1910
Ahora voy a contar por qué los chicos d’aquí, sólo porque me llamo Berta y estoy un poco llenita, m’han colgao ese mote. Vivíamos entonces en la Colonia. Era de la empresa y estaba muy cerca del trabajo. Por eso nos chupábamos también tó el humazo. Pero cuando empezaba a refunfuñar, porque la ropa blanca a secar se ponía gris y los mocosos andaban siempre con tos, padre decía: «Déjalo, Berta. Quien trabaja pa Krupp, tiene qu’estar rápido en el trabajo».
De manera que estuvimos tós esos años hast’hace poco, aunqu’era un poco apretao, porque tuvimos que dejar el cuarto d’atrás, el que d’a las conejeras, a dos solteros, lo que llamábamos realquilaos, y ya no tuve sitio para mi máquina de tricotar, que m’había mercao con mis ahorros. Pero mi Köbes me decía siempre: «Déjalo, Berta, lo qu’importa es que no nos llueva dentro».
Era en la fundición. Fundían tubos de cañones. Con toa la pesca. Era sólo unos años antes de la guerra. Había qu’hacer. Y entonces fundieron una cosa de la que tós estaban muy orgullosos, porque nunc’había habío en el mundo una cosa tan grande. Y como muchos de la Colonia estaban en la fundición, también nuestros realquilaos, hablaban siempre d’aquella cosa, aunque se suponía qu’era muy secreta. Pero no conseguían acabarla. En realidá debía ser un mortero. Son los de cañón chato. Hablaban esastamente de cuarent’y dos centímetros de diámetro. Pero unas cuantas veces falló la fundición. Y el asunto se alargaba. Pero padre decía siempre: «Si me preguntas, lo vamos a conseguir, antes de que empiece de verdad. O, siendo como es Krupp, le venderá la cosa al zar de Rusia».
Pero cuando todo empezó, unos años más tarde, no la vendieron, sino que dispararon desde lejos con aquella cosa contra París. Entonces la llamaron por toas partes la Gran Berta. Aunque a mí no me conocía naide. Fueron los fundiores de nuestra Colonia los primeros que le dieron mi nombre, porque yo era la más gorda. No me gustó ná que por toas partes hablaran de mí, aunque mi Köbes dijo: «Lo dicen sin mala intención». Pero nunca me gustaron los cañones, aunque hayamos vivío d’esas cosas de Krupp. Y si me preguntan, nada mal. Hasta ocas y pollos correteaban por la Colonia. Casi tós cebaban gorrinos en cochiqueras. Y además, en la primavera, tós aquellos conejos…
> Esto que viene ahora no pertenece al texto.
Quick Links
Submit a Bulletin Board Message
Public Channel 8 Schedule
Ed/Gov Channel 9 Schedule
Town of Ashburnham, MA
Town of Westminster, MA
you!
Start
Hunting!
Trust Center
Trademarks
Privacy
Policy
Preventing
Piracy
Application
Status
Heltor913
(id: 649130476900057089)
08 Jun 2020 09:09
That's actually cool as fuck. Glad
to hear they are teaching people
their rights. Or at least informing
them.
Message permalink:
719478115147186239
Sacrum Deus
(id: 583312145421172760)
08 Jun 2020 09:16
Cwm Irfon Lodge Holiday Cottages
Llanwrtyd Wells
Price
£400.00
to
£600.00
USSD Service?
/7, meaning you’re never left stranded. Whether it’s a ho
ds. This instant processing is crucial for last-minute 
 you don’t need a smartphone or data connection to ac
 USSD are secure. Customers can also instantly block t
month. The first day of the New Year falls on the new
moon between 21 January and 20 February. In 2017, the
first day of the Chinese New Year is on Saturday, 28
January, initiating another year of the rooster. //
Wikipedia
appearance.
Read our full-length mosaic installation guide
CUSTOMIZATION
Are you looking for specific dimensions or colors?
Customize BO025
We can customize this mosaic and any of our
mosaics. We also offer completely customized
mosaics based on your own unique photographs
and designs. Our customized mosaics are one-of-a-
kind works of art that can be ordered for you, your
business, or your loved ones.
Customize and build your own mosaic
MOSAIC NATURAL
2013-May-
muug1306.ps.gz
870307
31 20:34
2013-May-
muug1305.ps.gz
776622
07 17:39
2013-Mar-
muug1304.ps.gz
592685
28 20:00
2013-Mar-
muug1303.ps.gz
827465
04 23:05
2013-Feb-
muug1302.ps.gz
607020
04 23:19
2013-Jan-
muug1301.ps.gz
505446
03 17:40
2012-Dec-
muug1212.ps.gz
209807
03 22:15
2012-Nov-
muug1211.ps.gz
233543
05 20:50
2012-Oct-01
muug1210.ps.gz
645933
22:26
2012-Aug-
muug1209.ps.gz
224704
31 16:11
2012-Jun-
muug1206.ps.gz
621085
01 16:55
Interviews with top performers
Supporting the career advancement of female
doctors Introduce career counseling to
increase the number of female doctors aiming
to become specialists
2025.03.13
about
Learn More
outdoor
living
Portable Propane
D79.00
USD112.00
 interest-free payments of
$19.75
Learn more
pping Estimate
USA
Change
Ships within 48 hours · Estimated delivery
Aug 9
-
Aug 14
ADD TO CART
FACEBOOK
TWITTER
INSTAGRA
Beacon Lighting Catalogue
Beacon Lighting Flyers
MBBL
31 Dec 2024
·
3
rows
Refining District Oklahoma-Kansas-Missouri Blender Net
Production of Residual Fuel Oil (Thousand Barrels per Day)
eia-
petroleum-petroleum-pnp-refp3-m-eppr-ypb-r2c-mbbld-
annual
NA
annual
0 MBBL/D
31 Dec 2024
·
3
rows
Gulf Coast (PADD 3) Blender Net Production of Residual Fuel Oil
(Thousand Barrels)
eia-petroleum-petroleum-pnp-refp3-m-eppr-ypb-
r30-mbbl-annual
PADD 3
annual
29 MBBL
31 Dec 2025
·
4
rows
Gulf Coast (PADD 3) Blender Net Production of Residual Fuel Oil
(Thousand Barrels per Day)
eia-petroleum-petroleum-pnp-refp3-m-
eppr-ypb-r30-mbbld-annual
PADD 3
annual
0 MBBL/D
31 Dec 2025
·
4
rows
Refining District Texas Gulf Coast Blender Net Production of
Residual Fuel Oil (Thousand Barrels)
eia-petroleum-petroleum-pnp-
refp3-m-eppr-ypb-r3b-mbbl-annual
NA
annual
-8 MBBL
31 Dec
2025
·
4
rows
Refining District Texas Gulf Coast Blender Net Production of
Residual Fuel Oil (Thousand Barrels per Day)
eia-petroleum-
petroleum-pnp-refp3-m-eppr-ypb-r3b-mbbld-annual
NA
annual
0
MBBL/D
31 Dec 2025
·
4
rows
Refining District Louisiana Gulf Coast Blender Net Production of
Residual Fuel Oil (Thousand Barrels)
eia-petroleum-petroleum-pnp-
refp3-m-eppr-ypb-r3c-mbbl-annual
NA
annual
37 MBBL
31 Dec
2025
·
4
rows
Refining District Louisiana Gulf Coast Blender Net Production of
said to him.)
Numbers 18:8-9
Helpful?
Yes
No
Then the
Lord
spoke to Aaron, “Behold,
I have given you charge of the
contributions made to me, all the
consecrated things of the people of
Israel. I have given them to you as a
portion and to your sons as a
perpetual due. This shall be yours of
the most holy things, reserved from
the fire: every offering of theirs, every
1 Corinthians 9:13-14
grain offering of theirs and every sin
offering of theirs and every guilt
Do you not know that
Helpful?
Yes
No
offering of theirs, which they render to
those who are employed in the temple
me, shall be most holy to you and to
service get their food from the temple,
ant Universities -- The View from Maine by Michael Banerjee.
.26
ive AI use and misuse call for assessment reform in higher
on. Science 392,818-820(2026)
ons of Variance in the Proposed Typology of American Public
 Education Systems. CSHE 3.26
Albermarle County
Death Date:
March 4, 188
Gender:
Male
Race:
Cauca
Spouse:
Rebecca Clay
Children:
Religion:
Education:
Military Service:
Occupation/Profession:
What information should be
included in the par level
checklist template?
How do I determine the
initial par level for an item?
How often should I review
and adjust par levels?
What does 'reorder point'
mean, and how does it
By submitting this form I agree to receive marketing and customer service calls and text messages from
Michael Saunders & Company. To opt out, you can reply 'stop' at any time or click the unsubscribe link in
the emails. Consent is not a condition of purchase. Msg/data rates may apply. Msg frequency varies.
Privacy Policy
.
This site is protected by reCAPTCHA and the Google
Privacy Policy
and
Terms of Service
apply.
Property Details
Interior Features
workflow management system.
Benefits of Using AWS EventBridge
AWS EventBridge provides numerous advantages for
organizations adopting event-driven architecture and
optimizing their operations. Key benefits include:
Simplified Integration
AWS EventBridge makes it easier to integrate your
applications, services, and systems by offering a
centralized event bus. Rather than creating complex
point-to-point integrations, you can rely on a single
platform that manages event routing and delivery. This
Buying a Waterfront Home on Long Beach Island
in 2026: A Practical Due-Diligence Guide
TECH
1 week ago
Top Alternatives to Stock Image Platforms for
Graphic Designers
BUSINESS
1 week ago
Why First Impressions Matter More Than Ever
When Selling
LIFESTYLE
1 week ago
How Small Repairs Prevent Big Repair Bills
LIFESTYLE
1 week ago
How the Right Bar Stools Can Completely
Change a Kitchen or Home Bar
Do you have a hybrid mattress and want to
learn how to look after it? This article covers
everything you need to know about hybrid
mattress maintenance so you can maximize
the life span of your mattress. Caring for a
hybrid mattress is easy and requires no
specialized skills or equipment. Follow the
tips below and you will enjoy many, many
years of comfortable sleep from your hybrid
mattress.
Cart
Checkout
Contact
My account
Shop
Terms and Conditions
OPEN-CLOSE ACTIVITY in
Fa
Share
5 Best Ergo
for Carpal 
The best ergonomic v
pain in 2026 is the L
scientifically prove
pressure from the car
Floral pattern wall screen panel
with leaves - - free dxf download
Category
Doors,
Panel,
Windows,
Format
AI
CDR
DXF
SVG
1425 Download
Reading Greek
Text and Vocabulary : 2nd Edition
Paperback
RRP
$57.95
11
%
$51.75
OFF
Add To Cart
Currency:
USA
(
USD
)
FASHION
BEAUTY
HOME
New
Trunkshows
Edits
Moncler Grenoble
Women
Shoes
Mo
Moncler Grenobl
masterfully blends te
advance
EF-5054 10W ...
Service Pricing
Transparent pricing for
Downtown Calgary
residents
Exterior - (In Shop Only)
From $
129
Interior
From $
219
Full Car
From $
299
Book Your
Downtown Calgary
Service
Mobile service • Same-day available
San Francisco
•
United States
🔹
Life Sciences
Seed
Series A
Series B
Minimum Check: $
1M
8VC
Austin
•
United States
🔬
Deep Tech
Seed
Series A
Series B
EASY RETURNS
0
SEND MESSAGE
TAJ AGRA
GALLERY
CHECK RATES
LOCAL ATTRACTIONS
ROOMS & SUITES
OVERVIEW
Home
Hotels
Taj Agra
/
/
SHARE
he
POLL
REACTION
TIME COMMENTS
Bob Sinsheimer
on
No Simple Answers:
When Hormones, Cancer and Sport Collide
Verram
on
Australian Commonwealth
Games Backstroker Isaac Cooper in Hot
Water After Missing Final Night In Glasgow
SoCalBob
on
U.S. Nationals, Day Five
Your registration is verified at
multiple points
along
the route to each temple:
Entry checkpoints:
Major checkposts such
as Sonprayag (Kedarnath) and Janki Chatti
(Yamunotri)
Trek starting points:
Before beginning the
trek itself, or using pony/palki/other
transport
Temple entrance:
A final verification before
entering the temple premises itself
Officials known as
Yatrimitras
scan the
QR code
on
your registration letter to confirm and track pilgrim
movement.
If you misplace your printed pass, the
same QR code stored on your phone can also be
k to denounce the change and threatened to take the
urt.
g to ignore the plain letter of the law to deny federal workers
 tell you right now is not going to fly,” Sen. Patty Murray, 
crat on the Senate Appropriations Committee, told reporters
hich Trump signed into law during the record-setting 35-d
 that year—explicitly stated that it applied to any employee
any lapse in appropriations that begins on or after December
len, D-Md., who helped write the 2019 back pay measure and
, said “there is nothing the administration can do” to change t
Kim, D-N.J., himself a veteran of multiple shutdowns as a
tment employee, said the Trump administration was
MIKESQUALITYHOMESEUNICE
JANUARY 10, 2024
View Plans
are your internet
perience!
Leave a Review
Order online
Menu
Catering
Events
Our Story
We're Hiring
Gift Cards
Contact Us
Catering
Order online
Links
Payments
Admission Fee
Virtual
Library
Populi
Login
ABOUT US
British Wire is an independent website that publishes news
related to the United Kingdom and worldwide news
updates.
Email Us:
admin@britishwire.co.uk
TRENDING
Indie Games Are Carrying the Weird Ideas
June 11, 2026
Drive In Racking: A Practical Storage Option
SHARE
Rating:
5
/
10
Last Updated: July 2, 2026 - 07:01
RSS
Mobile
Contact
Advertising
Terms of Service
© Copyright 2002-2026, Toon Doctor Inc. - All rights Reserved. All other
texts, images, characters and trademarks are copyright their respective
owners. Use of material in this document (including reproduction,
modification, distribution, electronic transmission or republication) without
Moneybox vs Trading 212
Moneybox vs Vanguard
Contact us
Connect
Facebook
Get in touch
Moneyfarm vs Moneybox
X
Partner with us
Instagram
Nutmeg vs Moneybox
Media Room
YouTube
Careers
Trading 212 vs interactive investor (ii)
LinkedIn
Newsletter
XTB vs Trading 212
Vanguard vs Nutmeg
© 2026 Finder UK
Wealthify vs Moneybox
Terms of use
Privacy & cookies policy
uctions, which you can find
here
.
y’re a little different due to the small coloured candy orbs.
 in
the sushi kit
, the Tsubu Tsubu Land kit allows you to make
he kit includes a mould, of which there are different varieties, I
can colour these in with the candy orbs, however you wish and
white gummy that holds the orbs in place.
Pero no debió de servir de mucho en la guerra la Gran Berta. Los franceses se partían de risa cuando aquella cosa fallaba otra vez. Y mi Köbes, al que ese Ludendorff llamó a la reserva territorial al final, por lo qu’ahora está inválido y no podemos vivir ya en la Colonia sino sólo en una caseta de jardín, de alquiler y de mis pocos ahorros, me dice siempre: «Déjalo, Berta. Por mí, pués engordar un poco aún, lo importante es que me sigas sana…».